The three men charged in the deaths of two firefighters in a blaze at a contaminated, condemned skyscraper at ground zero say they're scapegoats. Prosecutors say the men are to blame for disregarding and covering up a major safety hazard.

A judge was expected to rule Friday on whether to toss out manslaughter and other charges against Mitchel Alvo, Salvatore DePaola and Jeffrey Melofchik. They are the only people facing criminal charges after a fire that led city officials to acknowledge oversight mistakes.

Alvo, 58, DePaola, 56, Melofchik, 48, and the John Galt Corp., which was helping to take down the former Deutsche Bank building, have pleaded not guilty. If convicted, the men could face up to 15 years in prison.

The building was heavily damaged and filled with toxic debris when the World Trade Center's south tower collapsed into it on Sept. 11, 2001. A laborious process of dismantling the now government-owned building has taken years.

On Aug. 18, 2007, a construction worker's careless smoking sparked a fire that tore through several stories of the building.

Firefighters contended with a roster of hazards, including deactivated sprinklers, blocked stairwells, an air system that was supposed to control toxins but ended up concentrating smoke, and a break in a crucial firefighting water pipe called a standpipe.

With the standpipe severed, it took 67 minutes for the firefighters to get water by other means to fight the blaze.

Firefighters Robert Beddia and Joseph Graffagnino became trapped on the burning 14th floor. They died of smoke inhalation after their oxygen tanks ran out.

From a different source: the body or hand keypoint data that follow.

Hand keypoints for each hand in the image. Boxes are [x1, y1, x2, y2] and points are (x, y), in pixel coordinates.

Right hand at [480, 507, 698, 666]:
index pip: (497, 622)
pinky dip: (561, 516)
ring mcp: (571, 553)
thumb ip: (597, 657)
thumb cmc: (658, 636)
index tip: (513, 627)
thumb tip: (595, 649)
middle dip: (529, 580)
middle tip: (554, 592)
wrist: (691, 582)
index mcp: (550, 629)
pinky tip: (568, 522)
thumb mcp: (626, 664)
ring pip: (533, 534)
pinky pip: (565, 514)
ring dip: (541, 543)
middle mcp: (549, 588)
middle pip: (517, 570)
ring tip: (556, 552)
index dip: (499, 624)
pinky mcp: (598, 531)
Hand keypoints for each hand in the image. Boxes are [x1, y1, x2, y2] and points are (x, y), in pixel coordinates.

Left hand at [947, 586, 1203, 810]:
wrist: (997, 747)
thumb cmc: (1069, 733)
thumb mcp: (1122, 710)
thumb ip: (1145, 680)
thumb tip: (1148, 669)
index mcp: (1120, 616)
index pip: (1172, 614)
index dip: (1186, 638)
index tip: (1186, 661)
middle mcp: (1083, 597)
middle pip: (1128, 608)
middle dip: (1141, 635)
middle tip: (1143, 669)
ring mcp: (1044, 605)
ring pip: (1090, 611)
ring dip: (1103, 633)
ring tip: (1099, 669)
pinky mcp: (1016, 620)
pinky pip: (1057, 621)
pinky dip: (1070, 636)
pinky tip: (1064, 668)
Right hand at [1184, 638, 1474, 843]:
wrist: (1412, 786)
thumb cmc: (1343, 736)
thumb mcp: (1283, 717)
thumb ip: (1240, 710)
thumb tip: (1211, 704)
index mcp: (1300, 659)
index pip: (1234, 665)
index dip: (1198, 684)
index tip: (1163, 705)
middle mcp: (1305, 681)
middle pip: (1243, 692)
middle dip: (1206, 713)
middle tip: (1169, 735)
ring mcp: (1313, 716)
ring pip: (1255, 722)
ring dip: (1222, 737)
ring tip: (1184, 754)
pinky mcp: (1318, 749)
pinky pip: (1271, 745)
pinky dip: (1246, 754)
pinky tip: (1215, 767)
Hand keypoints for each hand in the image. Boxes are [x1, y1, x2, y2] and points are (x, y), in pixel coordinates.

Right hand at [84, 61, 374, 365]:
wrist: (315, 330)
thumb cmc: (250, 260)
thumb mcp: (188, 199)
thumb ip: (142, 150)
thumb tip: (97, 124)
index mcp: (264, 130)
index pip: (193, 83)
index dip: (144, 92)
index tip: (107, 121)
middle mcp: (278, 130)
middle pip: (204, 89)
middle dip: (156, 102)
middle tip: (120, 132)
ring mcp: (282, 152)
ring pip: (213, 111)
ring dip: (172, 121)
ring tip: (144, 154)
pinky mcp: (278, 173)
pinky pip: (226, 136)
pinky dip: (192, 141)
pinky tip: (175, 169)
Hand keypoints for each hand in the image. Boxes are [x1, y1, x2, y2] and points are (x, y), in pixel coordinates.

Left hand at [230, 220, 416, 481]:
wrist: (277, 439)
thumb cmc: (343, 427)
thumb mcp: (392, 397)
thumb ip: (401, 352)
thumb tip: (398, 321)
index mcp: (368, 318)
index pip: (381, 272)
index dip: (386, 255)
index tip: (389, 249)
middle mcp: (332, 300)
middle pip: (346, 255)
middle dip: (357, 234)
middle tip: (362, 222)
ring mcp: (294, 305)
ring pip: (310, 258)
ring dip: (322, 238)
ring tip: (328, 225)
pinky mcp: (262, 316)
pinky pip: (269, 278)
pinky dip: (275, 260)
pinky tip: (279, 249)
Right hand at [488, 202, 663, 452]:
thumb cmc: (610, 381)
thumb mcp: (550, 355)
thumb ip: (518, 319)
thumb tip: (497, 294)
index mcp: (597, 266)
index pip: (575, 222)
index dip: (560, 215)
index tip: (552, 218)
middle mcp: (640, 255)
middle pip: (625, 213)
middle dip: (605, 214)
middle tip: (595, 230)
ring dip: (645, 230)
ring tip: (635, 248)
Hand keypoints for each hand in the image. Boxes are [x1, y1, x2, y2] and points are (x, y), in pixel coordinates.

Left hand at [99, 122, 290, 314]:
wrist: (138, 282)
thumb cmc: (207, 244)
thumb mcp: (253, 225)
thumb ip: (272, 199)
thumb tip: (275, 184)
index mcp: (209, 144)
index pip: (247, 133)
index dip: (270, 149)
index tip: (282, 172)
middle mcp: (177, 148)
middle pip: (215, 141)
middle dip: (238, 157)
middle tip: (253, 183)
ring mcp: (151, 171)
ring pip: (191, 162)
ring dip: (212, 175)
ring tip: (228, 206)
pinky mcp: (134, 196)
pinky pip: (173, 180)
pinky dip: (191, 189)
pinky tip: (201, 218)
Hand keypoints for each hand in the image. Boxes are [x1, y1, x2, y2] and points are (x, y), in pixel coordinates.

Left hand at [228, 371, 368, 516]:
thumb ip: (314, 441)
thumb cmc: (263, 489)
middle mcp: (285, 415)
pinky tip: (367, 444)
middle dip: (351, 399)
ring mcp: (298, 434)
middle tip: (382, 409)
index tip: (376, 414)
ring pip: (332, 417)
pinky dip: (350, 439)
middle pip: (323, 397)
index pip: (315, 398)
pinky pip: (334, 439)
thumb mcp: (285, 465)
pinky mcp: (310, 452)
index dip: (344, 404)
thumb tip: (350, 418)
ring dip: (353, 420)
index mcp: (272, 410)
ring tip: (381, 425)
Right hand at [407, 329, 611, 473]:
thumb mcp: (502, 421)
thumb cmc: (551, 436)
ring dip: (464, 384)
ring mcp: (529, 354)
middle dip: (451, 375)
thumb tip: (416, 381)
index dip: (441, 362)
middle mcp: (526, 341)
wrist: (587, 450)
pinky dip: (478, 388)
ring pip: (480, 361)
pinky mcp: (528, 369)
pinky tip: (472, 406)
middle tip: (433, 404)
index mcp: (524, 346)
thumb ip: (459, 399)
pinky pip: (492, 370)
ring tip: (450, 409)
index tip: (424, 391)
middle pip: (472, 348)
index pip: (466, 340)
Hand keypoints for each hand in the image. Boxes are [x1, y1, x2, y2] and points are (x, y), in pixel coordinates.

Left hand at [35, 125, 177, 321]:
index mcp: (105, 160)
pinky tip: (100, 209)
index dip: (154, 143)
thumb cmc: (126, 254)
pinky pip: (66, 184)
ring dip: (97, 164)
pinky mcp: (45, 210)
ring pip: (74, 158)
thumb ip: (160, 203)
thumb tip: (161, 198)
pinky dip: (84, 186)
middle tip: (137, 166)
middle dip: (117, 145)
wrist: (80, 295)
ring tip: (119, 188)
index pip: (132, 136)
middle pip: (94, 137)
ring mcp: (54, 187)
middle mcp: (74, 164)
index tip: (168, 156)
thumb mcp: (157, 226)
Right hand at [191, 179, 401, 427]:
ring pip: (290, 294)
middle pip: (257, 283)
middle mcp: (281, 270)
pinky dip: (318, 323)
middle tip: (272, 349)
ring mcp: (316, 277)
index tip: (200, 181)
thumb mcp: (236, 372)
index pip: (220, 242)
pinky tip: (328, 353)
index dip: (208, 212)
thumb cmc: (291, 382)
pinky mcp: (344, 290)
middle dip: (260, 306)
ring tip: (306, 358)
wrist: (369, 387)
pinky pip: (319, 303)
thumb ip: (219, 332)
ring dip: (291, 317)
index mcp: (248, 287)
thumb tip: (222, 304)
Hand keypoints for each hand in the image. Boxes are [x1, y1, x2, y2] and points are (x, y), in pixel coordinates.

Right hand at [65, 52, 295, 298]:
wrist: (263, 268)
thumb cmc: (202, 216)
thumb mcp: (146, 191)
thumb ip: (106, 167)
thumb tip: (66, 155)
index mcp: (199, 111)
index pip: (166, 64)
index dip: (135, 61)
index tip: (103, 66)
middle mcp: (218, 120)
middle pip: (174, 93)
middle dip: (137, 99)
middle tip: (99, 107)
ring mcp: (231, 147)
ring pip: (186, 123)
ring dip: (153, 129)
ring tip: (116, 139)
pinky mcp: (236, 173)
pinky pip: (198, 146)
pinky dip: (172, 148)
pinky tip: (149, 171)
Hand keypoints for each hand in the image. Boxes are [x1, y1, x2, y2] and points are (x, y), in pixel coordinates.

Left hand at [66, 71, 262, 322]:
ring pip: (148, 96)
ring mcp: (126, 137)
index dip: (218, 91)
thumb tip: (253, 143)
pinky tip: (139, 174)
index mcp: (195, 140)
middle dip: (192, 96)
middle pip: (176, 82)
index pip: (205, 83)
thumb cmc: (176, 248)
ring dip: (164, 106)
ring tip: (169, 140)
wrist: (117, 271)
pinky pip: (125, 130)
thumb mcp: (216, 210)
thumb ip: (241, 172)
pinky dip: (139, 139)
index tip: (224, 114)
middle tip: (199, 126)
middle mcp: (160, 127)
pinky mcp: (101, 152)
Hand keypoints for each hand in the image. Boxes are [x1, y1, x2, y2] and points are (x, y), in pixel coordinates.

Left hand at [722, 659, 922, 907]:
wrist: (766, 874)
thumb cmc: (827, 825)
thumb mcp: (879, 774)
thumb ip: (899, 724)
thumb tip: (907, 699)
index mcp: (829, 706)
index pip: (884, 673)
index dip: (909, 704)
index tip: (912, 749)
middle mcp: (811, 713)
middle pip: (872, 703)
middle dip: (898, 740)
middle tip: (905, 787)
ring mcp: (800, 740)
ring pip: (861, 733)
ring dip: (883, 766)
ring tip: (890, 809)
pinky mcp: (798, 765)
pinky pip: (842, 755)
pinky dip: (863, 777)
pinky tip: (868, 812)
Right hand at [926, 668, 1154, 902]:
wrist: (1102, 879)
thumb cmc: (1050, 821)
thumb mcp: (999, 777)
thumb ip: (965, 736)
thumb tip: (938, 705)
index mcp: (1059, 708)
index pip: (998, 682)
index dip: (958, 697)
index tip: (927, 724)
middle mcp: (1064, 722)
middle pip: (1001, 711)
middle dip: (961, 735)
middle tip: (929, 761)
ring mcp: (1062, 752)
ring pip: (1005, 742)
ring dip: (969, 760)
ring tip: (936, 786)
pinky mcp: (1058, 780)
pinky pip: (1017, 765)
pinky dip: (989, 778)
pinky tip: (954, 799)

The standpipe had broken during asbestos removal work in the building's basement in November 2006, Manhattan prosecutors say.

Alvo, Galt's director of abatement, and DePaola, a Galt foreman, ultimately had a 42-foot-long section of the standpipe cut up and removed from the building, according to prosecutors. Melofchik, site safety manager for general contractor Bovis Lend Lease, filled out checklists saying the building's fire suppression equipment was working despite the broken standpipe, prosecutors say.

"While (the three men) choose to point their fingers at other entities who they claim bear responsibility for the deaths of the two firefighters, this case is about these defendants and their actions that caused two deaths and nearly caused numerous others," Assistant District Attorney Noah D. Genel wrote in court papers in May.

Defense lawyers say the men didn't realize the pipe was a standpipe — and they note that a raft of inspectors never flagged it. Regardless, the attorneys argue, the broken standpipe wasn't the key cause of the firefighters' deaths. They point to the many other hazards and failures that prosecutors and city officials have acknowledged.

"Why are they scapegoating a few defenseless people at the bottom of the line?" Melofchik's lawyer, Edward J.M. Little, asked a judge at a hearing in July.

When the case was unveiled in December 2008, then-District Attorney Robert Morgenthau pointedly said there was blame to go around among the maze of government agencies and companies that had worked at the building during its dismantling.

The fire department hadn't inspected the building in more than a year, although it was supposed to do so every 15 days. Other city and state regulators also had been in the tower on a near-daily basis but didn't report the hazards.

But Morgenthau said prosecuting officials would be fruitless because governments are generally immune from criminal prosecutions.

The city agreed to fire safety reforms, and Bovis agreed to pay the firefighters' families $10 million in a memorial fund.